PROTECT was conducted over four years from May 2006 to June 2010 in 67 ICUs in Canada, the United definitely States, the United Kingdom, Australia, Brazil and Saudi Arabia, as published previously [9].Ethical approval was obtained from each participating Institutional Research Board (listed at the end of the manuscript under PROTECT Collaborators). In-person informed consent was required prior to randomization. Deferred consent was not permitted. For substitute decision-makers not in hospital, initial telephone consent, followed by in-person consent when possible, was approved in 16 of the 67 (23.9%) centers.Beginning and throughout the trial, the PROTECT Steering Committee reviewed each multicenter protocol to decide whether co-enrollment was admissible, using Canadian Critical Care Trials Group guidelines [10].

These guidelines outline important scientific (for example, interacting interventions), psychosocial (for example, family stress) and logistic (for example, research coordinator workload) factors to consider. The general approach to co-enrollment was that all reasonable efforts should be made to minimize the exclusion of patients co-enrolled in another trial if they would likely represent those patients to whom trial results would possibly be applied in practice, as long as biologic interaction of the interventions being tested in the two trials seemed highly implausible. Dialogue between the principal investigator and steering committees of each multicenter study determined whether co-enrollment would impact the scientific integrity of either study.
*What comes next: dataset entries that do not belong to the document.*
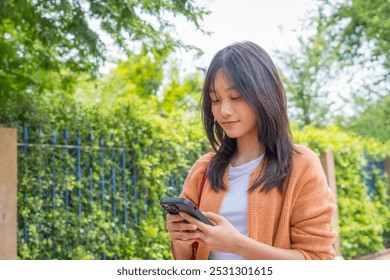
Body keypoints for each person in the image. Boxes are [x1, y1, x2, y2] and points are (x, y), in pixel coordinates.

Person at [165, 41, 336, 260]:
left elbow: (318, 260)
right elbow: (187, 261)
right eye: (215, 100)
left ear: (264, 94)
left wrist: (238, 245)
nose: (224, 110)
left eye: (235, 97)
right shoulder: (204, 170)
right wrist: (180, 239)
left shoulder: (301, 165)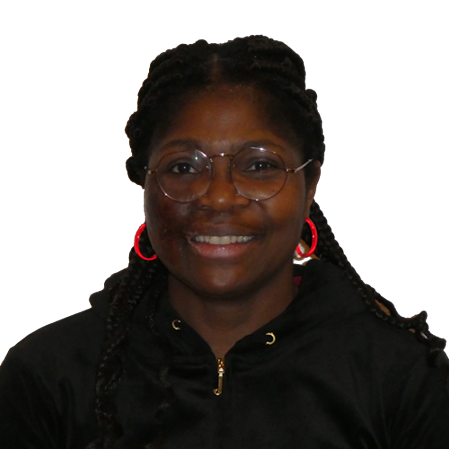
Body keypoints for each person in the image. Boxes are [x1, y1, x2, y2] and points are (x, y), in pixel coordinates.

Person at [0, 35, 448, 449]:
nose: (218, 197)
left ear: (310, 185)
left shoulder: (403, 378)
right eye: (183, 167)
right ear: (145, 183)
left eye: (259, 166)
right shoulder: (50, 377)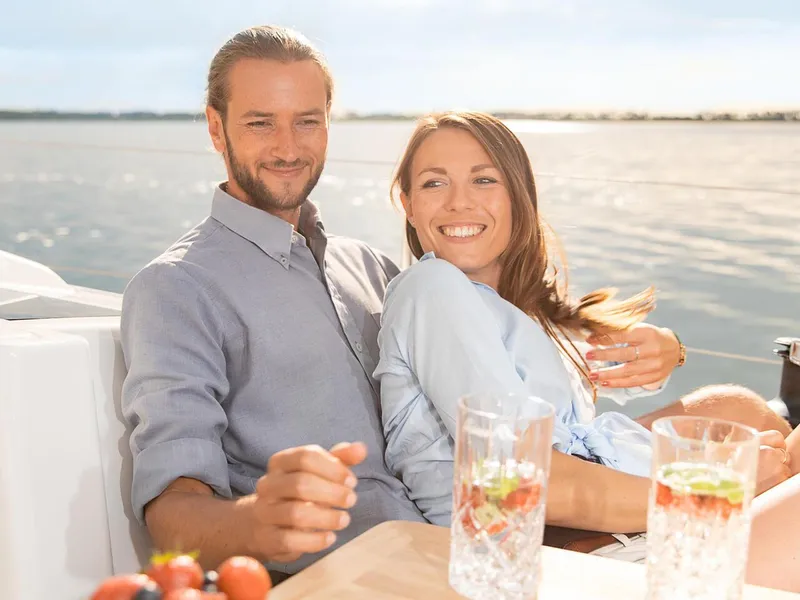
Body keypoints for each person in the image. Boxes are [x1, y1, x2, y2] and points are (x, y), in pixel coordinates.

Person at [120, 25, 684, 575]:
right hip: (358, 572)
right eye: (261, 123)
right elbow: (171, 517)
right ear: (216, 130)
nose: (288, 147)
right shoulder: (177, 287)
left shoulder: (368, 266)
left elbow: (503, 350)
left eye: (307, 122)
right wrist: (256, 522)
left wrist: (660, 351)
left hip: (476, 549)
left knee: (736, 417)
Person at [375, 110, 794, 559]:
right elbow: (520, 480)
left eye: (483, 180)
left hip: (585, 505)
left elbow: (587, 370)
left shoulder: (511, 306)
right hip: (543, 548)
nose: (459, 202)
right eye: (434, 183)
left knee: (739, 408)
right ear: (408, 203)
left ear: (519, 195)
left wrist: (670, 351)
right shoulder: (434, 289)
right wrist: (719, 491)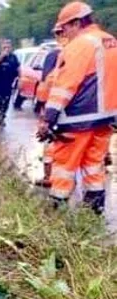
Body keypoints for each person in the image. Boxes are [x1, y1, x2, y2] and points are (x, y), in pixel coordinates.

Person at [38, 2, 117, 214]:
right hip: (106, 118)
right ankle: (94, 210)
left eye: (64, 28)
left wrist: (49, 118)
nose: (64, 34)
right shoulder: (110, 41)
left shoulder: (80, 45)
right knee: (94, 165)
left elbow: (65, 85)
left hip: (78, 118)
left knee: (63, 166)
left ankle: (56, 211)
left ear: (76, 23)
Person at [35, 29, 66, 187]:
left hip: (54, 107)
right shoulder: (83, 52)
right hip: (77, 110)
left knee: (50, 143)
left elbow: (44, 86)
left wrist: (43, 115)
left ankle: (49, 177)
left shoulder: (53, 55)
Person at [0, 38, 21, 127]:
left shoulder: (13, 57)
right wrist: (1, 57)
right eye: (4, 47)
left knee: (6, 102)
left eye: (8, 47)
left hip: (8, 84)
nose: (7, 48)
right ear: (1, 47)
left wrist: (20, 80)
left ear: (11, 47)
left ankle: (1, 119)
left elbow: (18, 68)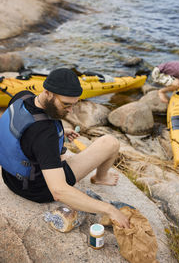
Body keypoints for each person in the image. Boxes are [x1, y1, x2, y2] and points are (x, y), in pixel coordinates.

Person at [0, 68, 129, 228]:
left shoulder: (23, 96)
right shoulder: (45, 134)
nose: (70, 110)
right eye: (66, 104)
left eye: (74, 104)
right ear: (47, 93)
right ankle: (101, 178)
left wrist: (60, 132)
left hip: (10, 178)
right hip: (36, 189)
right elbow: (59, 191)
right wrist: (109, 210)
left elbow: (23, 131)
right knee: (110, 142)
When relevant, this was reasoned at the Canadian Critical Care Trials Group or the Australian and New Zealand Intensive Care Society Clinical Trials Group meetings for refutation or ratification. If co-enrollment was endorsed, each participating center handled the relevant study governed by formal or informal co-enrollment policies of their ICU or hospital Institutional Review Board. Local policies could deny co-enrollment approved centrally. Local, single-center study co-enrollment could also be approved after agreement with the PROTECT Steering Committee and the relevant consortium. Decisions were revisited if emerging evidence required reconsideration (Figure (Figure2).2). All other studies into which patients were enrolled before, concurrent with, or subsequent to PROTECT were documented on case report forms.
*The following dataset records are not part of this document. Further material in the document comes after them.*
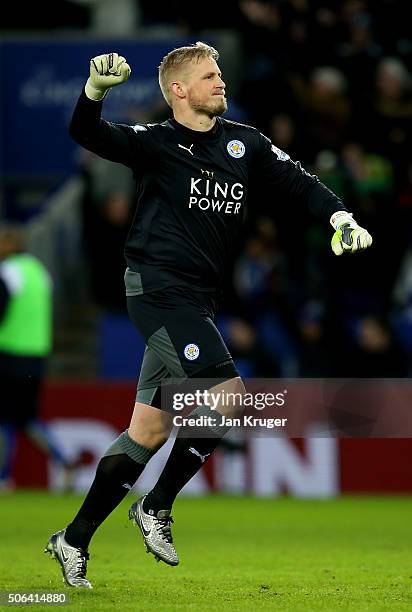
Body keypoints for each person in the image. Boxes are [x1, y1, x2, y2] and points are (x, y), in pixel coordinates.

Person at [45, 43, 372, 588]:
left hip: (197, 300)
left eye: (220, 73)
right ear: (178, 90)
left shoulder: (246, 144)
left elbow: (300, 184)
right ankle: (157, 507)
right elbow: (89, 134)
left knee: (145, 433)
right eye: (209, 75)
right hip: (156, 290)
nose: (221, 82)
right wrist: (95, 93)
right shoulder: (156, 143)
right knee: (228, 395)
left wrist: (340, 214)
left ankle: (72, 539)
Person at [0, 226, 76, 489]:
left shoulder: (7, 272)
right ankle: (64, 459)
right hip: (36, 356)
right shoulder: (39, 272)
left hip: (9, 353)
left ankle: (3, 478)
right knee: (26, 417)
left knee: (4, 417)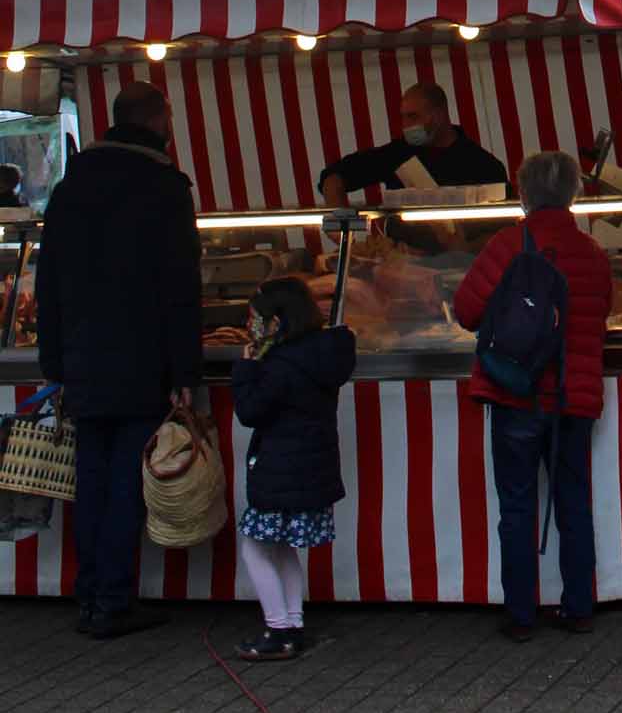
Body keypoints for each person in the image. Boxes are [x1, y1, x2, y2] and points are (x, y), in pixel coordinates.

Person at [35, 83, 202, 639]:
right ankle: (113, 601)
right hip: (139, 358)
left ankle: (90, 595)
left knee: (92, 479)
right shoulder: (163, 187)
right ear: (157, 121)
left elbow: (48, 279)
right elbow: (181, 287)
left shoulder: (69, 188)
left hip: (82, 359)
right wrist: (185, 372)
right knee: (126, 480)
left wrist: (54, 362)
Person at [454, 150, 612, 641]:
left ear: (522, 193)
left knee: (517, 506)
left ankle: (521, 616)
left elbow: (465, 310)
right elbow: (601, 312)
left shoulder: (505, 245)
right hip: (572, 397)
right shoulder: (591, 252)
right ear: (573, 193)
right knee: (574, 502)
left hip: (515, 394)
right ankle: (579, 608)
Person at [231, 275, 355, 661]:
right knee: (283, 547)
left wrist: (246, 369)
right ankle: (293, 624)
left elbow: (250, 411)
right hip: (309, 467)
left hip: (279, 469)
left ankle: (278, 628)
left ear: (277, 320)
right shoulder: (321, 354)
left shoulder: (280, 366)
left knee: (255, 547)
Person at [318, 81, 506, 205]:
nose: (406, 125)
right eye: (404, 118)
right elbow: (334, 178)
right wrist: (339, 225)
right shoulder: (398, 153)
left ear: (440, 114)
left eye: (413, 117)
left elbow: (499, 228)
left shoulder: (484, 165)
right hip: (400, 260)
Figure 2Co-enrollment schema. In this figure, we outline steps taken to consider co-enrollment of one patient into one or more additional studies. ABLE Trial, Age of Blood Evaluation Trial; ANZICS, Australian and New Zealand Intensive Care Society Clinical Trials …One example was co-enrollment into the Age of Blood Evaluation Study (ABLE, ISRCTN44878718). ABLE is a randomized trial evaluating mortality following transfusion Anacetrapib of red blood cells stored up to one week versus stored up to 42 days [11].